Data records:
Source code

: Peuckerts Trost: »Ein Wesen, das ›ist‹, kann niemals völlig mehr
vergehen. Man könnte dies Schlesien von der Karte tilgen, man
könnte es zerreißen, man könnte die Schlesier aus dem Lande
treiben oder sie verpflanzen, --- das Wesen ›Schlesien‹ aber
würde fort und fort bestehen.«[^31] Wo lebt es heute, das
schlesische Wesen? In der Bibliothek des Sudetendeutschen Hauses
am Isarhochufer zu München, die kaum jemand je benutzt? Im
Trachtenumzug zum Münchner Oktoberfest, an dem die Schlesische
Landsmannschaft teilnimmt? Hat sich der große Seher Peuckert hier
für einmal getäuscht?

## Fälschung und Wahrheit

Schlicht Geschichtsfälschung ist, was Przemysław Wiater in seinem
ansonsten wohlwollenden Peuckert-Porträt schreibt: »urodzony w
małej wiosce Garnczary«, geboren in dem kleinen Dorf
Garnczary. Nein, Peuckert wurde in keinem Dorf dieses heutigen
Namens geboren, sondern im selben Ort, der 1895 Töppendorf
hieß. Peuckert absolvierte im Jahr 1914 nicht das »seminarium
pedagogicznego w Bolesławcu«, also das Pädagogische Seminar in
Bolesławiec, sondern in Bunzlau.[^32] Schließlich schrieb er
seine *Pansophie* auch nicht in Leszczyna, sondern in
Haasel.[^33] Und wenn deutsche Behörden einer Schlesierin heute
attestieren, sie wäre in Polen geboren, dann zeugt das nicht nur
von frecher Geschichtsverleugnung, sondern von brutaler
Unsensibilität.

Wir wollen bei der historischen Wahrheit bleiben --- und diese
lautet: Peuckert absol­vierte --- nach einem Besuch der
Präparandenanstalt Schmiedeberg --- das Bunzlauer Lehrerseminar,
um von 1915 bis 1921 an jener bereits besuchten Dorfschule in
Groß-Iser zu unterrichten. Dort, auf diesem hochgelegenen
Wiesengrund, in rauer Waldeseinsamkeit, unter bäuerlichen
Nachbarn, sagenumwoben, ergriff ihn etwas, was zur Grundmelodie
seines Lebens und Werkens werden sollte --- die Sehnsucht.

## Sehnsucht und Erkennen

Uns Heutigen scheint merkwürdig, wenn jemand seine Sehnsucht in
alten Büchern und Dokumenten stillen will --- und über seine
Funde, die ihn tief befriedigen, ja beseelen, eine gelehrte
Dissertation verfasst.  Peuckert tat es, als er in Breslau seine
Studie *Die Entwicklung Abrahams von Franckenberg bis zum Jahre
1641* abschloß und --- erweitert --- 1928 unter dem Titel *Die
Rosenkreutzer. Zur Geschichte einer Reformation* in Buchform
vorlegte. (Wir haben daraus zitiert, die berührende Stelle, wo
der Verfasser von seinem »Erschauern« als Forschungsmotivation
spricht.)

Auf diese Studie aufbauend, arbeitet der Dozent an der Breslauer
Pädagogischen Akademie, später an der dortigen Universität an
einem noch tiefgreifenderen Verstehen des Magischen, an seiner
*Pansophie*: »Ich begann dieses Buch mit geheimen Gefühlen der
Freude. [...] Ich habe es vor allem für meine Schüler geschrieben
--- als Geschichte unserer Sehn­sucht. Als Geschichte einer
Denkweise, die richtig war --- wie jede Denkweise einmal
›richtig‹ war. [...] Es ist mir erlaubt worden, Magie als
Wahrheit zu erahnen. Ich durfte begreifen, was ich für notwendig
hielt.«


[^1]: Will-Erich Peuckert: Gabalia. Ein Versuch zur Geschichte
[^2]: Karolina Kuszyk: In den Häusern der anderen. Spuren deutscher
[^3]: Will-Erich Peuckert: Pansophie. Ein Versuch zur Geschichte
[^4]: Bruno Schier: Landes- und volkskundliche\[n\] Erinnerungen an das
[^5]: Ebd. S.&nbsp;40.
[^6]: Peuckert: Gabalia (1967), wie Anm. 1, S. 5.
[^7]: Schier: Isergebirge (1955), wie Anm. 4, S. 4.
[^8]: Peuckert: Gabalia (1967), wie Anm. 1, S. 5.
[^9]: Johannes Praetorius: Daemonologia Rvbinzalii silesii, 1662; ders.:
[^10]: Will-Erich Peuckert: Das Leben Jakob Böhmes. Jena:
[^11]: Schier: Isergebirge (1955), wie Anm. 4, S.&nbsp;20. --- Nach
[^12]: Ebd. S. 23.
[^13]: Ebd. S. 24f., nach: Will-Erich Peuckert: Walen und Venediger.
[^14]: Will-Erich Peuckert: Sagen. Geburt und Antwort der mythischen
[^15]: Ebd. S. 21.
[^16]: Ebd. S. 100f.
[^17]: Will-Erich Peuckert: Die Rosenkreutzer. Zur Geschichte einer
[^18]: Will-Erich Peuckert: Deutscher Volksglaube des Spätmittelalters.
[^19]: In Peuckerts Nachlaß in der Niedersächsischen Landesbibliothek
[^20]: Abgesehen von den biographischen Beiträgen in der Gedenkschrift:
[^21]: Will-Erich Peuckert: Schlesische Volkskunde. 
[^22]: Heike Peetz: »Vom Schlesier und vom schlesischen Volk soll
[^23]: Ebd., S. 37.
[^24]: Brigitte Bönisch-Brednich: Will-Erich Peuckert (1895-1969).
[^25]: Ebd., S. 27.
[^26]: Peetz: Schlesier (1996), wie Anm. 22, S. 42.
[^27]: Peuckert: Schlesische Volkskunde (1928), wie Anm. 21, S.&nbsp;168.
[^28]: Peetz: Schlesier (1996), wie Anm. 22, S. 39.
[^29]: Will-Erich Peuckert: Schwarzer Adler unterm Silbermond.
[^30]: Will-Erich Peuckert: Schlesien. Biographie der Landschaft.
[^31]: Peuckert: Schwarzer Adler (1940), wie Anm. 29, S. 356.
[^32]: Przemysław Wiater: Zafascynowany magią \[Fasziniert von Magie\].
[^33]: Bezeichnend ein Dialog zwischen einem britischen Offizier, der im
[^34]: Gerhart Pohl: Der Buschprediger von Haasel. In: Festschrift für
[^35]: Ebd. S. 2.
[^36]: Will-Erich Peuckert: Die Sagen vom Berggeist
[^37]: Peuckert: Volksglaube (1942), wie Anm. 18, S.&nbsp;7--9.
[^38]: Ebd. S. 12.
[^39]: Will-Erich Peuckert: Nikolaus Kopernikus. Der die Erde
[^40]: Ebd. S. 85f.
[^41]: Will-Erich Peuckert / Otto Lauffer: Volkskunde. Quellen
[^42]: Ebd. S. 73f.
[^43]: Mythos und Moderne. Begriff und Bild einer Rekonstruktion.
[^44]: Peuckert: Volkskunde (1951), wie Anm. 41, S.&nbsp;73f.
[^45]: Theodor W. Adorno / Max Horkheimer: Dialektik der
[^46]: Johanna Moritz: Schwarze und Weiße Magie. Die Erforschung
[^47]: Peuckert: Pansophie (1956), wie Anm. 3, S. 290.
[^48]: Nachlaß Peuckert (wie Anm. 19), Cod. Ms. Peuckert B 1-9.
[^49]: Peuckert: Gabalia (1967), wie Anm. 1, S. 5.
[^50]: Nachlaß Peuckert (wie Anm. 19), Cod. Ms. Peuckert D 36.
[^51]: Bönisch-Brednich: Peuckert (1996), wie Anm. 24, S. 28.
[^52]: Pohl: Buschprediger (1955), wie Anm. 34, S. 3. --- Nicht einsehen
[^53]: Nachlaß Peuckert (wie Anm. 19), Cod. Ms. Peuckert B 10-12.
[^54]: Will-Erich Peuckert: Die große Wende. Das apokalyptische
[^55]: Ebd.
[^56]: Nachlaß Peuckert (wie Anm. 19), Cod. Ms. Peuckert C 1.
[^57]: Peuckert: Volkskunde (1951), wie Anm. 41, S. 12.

Work instructions: Could you write out all of the entries precisely as they stand?

Solution for this task:
Source code

: Peuckerts Trost: »Ein Wesen, das ›ist‹, kann niemals völlig mehr
vergehen. Man könnte dies Schlesien von der Karte tilgen, man
könnte es zerreißen, man könnte die Schlesier aus dem Lande
treiben oder sie verpflanzen, --- das Wesen ›Schlesien‹ aber
würde fort und fort bestehen.«[^31] Wo lebt es heute, das
schlesische Wesen? In der Bibliothek des Sudetendeutschen Hauses
am Isarhochufer zu München, die kaum jemand je benutzt? Im
Trachtenumzug zum Münchner Oktoberfest, an dem die Schlesische
Landsmannschaft teilnimmt? Hat sich der große Seher Peuckert hier
für einmal getäuscht?

## Fälschung und Wahrheit

Schlicht Geschichtsfälschung ist, was Przemysław Wiater in seinem
ansonsten wohlwollenden Peuckert-Porträt schreibt: »urodzony w
małej wiosce Garnczary«, geboren in dem kleinen Dorf
Garnczary. Nein, Peuckert wurde in keinem Dorf dieses heutigen
Namens geboren, sondern im selben Ort, der 1895 Töppendorf
hieß. Peuckert absolvierte im Jahr 1914 nicht das »seminarium
pedagogicznego w Bolesławcu«, also das Pädagogische Seminar in
Bolesławiec, sondern in Bunzlau.[^32] Schließlich schrieb er
seine *Pansophie* auch nicht in Leszczyna, sondern in
Haasel.[^33] Und wenn deutsche Behörden einer Schlesierin heute
attestieren, sie wäre in Polen geboren, dann zeugt das nicht nur
von frecher Geschichtsverleugnung, sondern von brutaler
Unsensibilität.

Wir wollen bei der historischen Wahrheit bleiben --- und diese
lautet: Peuckert absol­vierte --- nach einem Besuch der
Präparandenanstalt Schmiedeberg --- das Bunzlauer Lehrerseminar,
um von 1915 bis 1921 an jener bereits besuchten Dorfschule in
Groß-Iser zu unterrichten. Dort, auf diesem hochgelegenen
Wiesengrund, in rauer Waldeseinsamkeit, unter bäuerlichen
Nachbarn, sagenumwoben, ergriff ihn etwas, was zur Grundmelodie
seines Lebens und Werkens werden sollte --- die Sehnsucht.

## Sehnsucht und Erkennen

Uns Heutigen scheint merkwürdig, wenn jemand seine Sehnsucht in
alten Büchern und Dokumenten stillen will --- und über seine
Funde, die ihn tief befriedigen, ja beseelen, eine gelehrte
Dissertation verfasst.  Peuckert tat es, als er in Breslau seine
Studie *Die Entwicklung Abrahams von Franckenberg bis zum Jahre
1641* abschloß und --- erweitert --- 1928 unter dem Titel *Die
Rosenkreutzer. Zur Geschichte einer Reformation* in Buchform
vorlegte. (Wir haben daraus zitiert, die berührende Stelle, wo
der Verfasser von seinem »Erschauern« als Forschungsmotivation
spricht.)

Auf diese Studie aufbauend, arbeitet der Dozent an der Breslauer
Pädagogischen Akademie, später an der dortigen Universität an
einem noch tiefgreifenderen Verstehen des Magischen, an seiner
*Pansophie*: »Ich begann dieses Buch mit geheimen Gefühlen der
Freude. [...] Ich habe es vor allem für meine Schüler geschrieben
--- als Geschichte unserer Sehn­sucht. Als Geschichte einer
Denkweise, die richtig war --- wie jede Denkweise einmal
›richtig‹ war. [...] Es ist mir erlaubt worden, Magie als
Wahrheit zu erahnen. Ich durfte begreifen, was ich für notwendig
hielt.«


[^1]: Will-Erich Peuckert: Gabalia. Ein Versuch zur Geschichte
[^2]: Karolina Kuszyk: In den Häusern der anderen. Spuren deutscher
[^3]: Will-Erich Peuckert: Pansophie. Ein Versuch zur Geschichte
[^4]: Bruno Schier: Landes- und volkskundliche\[n\] Erinnerungen an das
[^5]: Ebd. S.&nbsp;40.
[^6]: Peuckert: Gabalia (1967), wie Anm. 1, S. 5.
[^7]: Schier: Isergebirge (1955), wie Anm. 4, S. 4.
[^8]: Peuckert: Gabalia (1967), wie Anm. 1, S. 5.
[^9]: Johannes Praetorius: Daemonologia Rvbinzalii silesii, 1662; ders.:
[^10]: Will-Erich Peuckert: Das Leben Jakob Böhmes. Jena:
[^11]: Schier: Isergebirge (1955), wie Anm. 4, S.&nbsp;20. --- Nach
[^12]: Ebd. S. 23.
[^13]: Ebd. S. 24f., nach: Will-Erich Peuckert: Walen und Venediger.
[^14]: Will-Erich Peuckert: Sagen. Geburt und Antwort der mythischen
[^15]: Ebd. S. 21.
[^16]: Ebd. S. 100f.
[^17]: Will-Erich Peuckert: Die Rosenkreutzer. Zur Geschichte einer
[^18]: Will-Erich Peuckert: Deutscher Volksglaube des Spätmittelalters.
[^19]: In Peuckerts Nachlaß in der Niedersächsischen Landesbibliothek
[^20]: Abgesehen von den biographischen Beiträgen in der Gedenkschrift:
[^21]: Will-Erich Peuckert: Schlesische Volkskunde. 
[^22]: Heike Peetz: »Vom Schlesier und vom schlesischen Volk soll
[^23]: Ebd., S. 37.
[^24]: Brigitte Bönisch-Brednich: Will-Erich Peuckert (1895-1969).
[^25]: Ebd., S. 27.
[^26]: Peetz: Schlesier (1996), wie Anm. 22, S. 42.
[^27]: Peuckert: Schlesische Volkskunde (1928), wie Anm. 21, S.&nbsp;168.
[^28]: Peetz: Schlesier (1996), wie Anm. 22, S. 39.
[^29]: Will-Erich Peuckert: Schwarzer Adler unterm Silbermond.
[^30]: Will-Erich Peuckert: Schlesien. Biographie der Landschaft.
[^31]: Peuckert: Schwarzer Adler (1940), wie Anm. 29, S. 356.
[^32]: Przemysław Wiater: Zafascynowany magią \[Fasziniert von Magie\].
[^33]: Bezeichnend ein Dialog zwischen einem britischen Offizier, der im
[^34]: Gerhart Pohl: Der Buschprediger von Haasel. In: Festschrift für
[^35]: Ebd. S. 2.
[^36]: Will-Erich Peuckert: Die Sagen vom Berggeist
[^37]: Peuckert: Volksglaube (1942), wie Anm. 18, S.&nbsp;7--9.
[^38]: Ebd. S. 12.
[^39]: Will-Erich Peuckert: Nikolaus Kopernikus. Der die Erde
[^40]: Ebd. S. 85f.
[^41]: Will-Erich Peuckert / Otto Lauffer: Volkskunde. Quellen
[^42]: Ebd. S. 73f.
[^43]: Mythos und Moderne. Begriff und Bild einer Rekonstruktion.
[^44]: Peuckert: Volkskunde (1951), wie Anm. 41, S.&nbsp;73f.
[^45]: Theodor W. Adorno / Max Horkheimer: Dialektik der
[^46]: Johanna Moritz: Schwarze und Weiße Magie. Die Erforschung
[^47]: Peuckert: Pansophie (1956), wie Anm. 3, S. 290.
[^48]: Nachlaß Peuckert (wie Anm. 19), Cod. Ms. Peuckert B 1-9.
[^49]: Peuckert: Gabalia (1967), wie Anm. 1, S. 5.
[^50]: Nachlaß Peuckert (wie Anm. 19), Cod. Ms. Peuckert D 36.
[^51]: Bönisch-Brednich: Peuckert (1996), wie Anm. 24, S. 28.
[^52]: Pohl: Buschprediger (1955), wie Anm. 34, S. 3. --- Nicht einsehen
[^53]: Nachlaß Peuckert (wie Anm. 19), Cod. Ms. Peuckert B 10-12.
[^54]: Will-Erich Peuckert: Die große Wende. Das apokalyptische
[^55]: Ebd.
[^56]: Nachlaß Peuckert (wie Anm. 19), Cod. Ms. Peuckert C 1.
[^57]: Peuckert: Volkskunde (1951), wie Anm. 41, S. 12.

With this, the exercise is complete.